En 2009, en étudiant plus profondément les techniques de thangka, Chizin Rabten a commencé à former ses propres élèves. En 2010, la dixième année de sa carrière dans la peinture de thangka, il a été qualifié comme peintre de catégorie A lors de la première édition de l'Exposition de l'art de thangka du Tibet. La même année, il a créé le Centre de Thangka de Xiangzang à Lhassa.


Des élèves du Centre de Thangka de Xiangzang créent des thangkas.

La plupart des étudiants du Centre de Thangka de Xiangzang sont originaires du Tibet. Ils y suivent une formation de 7 ans, dont les 3 premières années sont dediées à l'apprentissage des théories fondamentales de la peinture, les 3 années suivantes à la pratique des techniques traditionnelles sur la peinture de thangka, la dernière année à la création de leur œuvre finale et au mémoire avant la remise du diplôme.


Une œuvre de Chizin Rabten intitulée « Le premier roi de Xiangxiong ». Elle est conservée dans le Musée de la Cité interdite de Taipei depuis 2015.

De Lhassa à Songpa : la transmission est l'essence de la culture

Chizin Rabten s'est encore éloigné de sa ville natale. Mais il y retourne une ou deux fois chaque année. Chaque fois, il y fait de nouvelles découvertes.

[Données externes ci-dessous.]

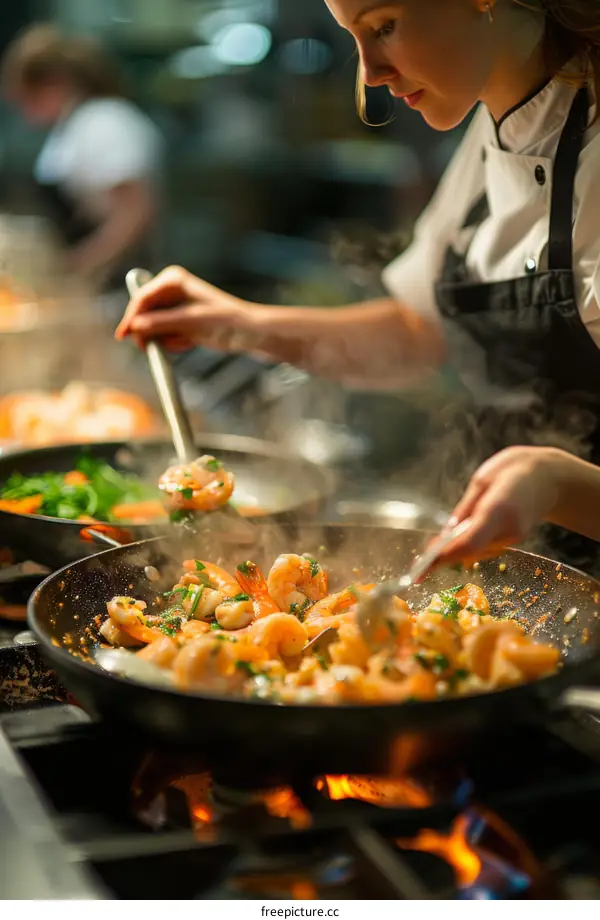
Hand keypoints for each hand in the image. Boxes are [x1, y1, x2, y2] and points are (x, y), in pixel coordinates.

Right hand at [115, 265, 254, 352]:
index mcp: (172, 279)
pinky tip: (192, 342)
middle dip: (152, 332)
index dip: (131, 317)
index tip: (124, 336)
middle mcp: (170, 288)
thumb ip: (161, 324)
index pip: (142, 298)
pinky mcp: (179, 319)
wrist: (250, 332)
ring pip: (153, 327)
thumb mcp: (191, 323)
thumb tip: (135, 326)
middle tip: (156, 347)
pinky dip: (175, 342)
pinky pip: (165, 335)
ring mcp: (174, 304)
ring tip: (189, 341)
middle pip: (143, 313)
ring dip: (167, 339)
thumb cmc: (225, 321)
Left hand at [428, 446, 563, 567]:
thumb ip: (465, 510)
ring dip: (457, 549)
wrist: (549, 477)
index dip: (444, 557)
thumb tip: (444, 536)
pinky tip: (465, 533)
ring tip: (443, 541)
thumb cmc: (513, 470)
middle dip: (445, 555)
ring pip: (476, 551)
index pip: (468, 543)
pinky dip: (471, 544)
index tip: (422, 566)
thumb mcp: (481, 481)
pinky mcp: (516, 540)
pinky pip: (485, 547)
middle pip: (470, 551)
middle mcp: (508, 529)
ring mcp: (515, 538)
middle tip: (421, 560)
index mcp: (497, 509)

Par exemple, le village qui se situe près de l'aéroport de Jiuzhai Huanglong s'est développé grâce au tourisme. Les locaux en bénéficient. Le développement de la culture, lui, stagne.

Chizin Rabten pense que les talents sont la clé de la transmission de la culture traditionnelle. « Les oeuvres ne sont pas primordiales, mais la transmission de la peinture de thangka l'est », estime Chizin Rabten.

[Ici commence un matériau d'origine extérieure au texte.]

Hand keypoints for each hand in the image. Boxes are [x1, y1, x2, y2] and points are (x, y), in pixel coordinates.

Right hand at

En 2012, il a commencé à créer une école.

Pour financer la construction de l'école, Chizin Rabten a versé tout l'argent qu'il a gagné par la vente de ses oeuvres. Cela était néanmoins insuffisant. C'est pour cela que quand les gens lui commandaient des thangkas, il exigeait un paiement préalable.

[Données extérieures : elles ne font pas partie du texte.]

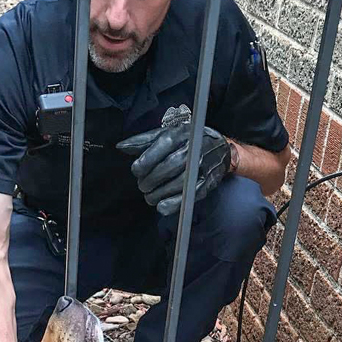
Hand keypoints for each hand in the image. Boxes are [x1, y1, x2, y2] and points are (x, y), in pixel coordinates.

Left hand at [117, 124, 231, 215]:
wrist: (220, 148)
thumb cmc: (187, 141)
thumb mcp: (167, 134)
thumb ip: (143, 141)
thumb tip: (121, 147)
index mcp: (182, 134)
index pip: (163, 145)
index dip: (147, 160)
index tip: (136, 170)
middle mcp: (194, 149)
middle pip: (170, 166)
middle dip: (152, 179)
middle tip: (142, 185)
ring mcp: (202, 167)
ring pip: (179, 183)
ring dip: (160, 193)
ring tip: (150, 196)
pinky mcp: (207, 183)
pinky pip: (190, 196)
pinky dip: (174, 204)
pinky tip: (162, 207)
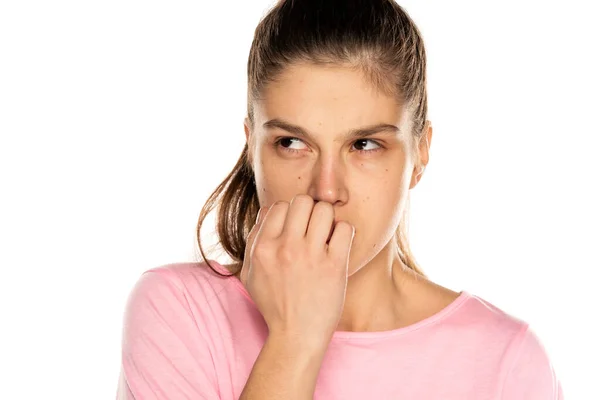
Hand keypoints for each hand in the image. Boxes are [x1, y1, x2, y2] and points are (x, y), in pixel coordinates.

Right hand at [239, 194, 354, 346]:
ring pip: (324, 210)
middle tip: (314, 227)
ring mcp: (310, 256)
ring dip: (328, 220)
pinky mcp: (334, 266)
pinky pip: (345, 229)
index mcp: (263, 248)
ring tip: (327, 236)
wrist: (296, 336)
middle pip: (303, 201)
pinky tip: (338, 246)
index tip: (297, 227)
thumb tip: (266, 213)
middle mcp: (285, 248)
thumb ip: (253, 241)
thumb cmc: (274, 305)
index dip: (290, 213)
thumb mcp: (250, 274)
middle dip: (310, 210)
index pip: (279, 206)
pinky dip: (344, 233)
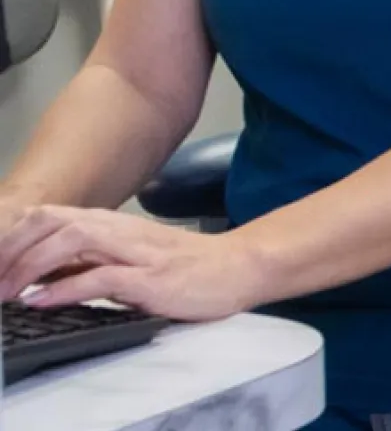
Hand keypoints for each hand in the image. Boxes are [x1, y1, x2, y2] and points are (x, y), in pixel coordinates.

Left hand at [0, 206, 266, 321]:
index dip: (12, 236)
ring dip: (30, 266)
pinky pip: (100, 277)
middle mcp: (121, 230)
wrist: (241, 266)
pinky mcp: (152, 278)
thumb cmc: (188, 267)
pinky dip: (64, 288)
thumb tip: (41, 276)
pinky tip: (43, 301)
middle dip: (11, 248)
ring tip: (6, 291)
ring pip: (71, 240)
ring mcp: (137, 251)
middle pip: (52, 221)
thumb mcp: (132, 258)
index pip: (50, 215)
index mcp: (114, 224)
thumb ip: (91, 261)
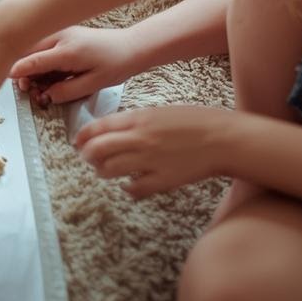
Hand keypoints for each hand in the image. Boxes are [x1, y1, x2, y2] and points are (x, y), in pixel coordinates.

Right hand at [10, 25, 140, 107]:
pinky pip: (40, 45)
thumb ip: (67, 92)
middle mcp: (61, 36)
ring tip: (38, 84)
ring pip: (31, 46)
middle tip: (28, 88)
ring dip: (29, 64)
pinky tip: (46, 73)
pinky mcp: (60, 32)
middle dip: (22, 70)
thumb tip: (45, 96)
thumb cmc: (115, 65)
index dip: (19, 70)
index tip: (7, 77)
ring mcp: (60, 31)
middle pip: (27, 50)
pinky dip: (37, 59)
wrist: (129, 46)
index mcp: (69, 50)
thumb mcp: (94, 84)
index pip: (35, 59)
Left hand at [75, 105, 233, 197]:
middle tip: (87, 158)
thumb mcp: (161, 111)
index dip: (83, 135)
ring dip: (103, 171)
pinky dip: (128, 188)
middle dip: (87, 155)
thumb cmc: (196, 121)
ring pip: (110, 170)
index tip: (78, 141)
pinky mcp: (163, 180)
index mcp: (139, 118)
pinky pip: (134, 189)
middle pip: (98, 149)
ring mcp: (150, 160)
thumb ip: (136, 120)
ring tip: (105, 171)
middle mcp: (140, 138)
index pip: (99, 127)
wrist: (224, 139)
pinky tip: (129, 185)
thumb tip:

En août 2015, Chizin Rabten est revenu à Songpan pour en savoir plus sur l'avancement des travaux de l'école.

De 2012 à 2017, le bâtiments d'enseignement, le dortoir, la bibilothèque et les salles multi-fonctionnelles ont été sucessivement achevés. En septembre 2018, l'École de Thangka de Xiangzang, qui est également la base de transmission et de formation de thangka, a officiellement été dévoilée au grand public. Le 5 juillet 2019, une trentaine d'élèves ont commencé à apprendre la peinture dans cette école.


L'école de Thangka de Xiangzang en construction.

Chizin Rabten déclare : « La construction d'une telle école est l'investissement d'une vie. Il reste du chemin à faire. » Une école purement caritative demande un financement continu afin d'assurer son bon fonctionnement. C'est un processus ininterrompu. Chizin Rabten espère que l'école pourra se développer comme il le souhaite et que cet héritage culturel immatériel sera transmit à Songpan, sa ville natale.


Chizin Rabten (à droite) enseigne aux élèves au Centre de Thangka de Xiangzang de Lhassa.


Le Centre de Thangka de Xiangzang de Lhassa.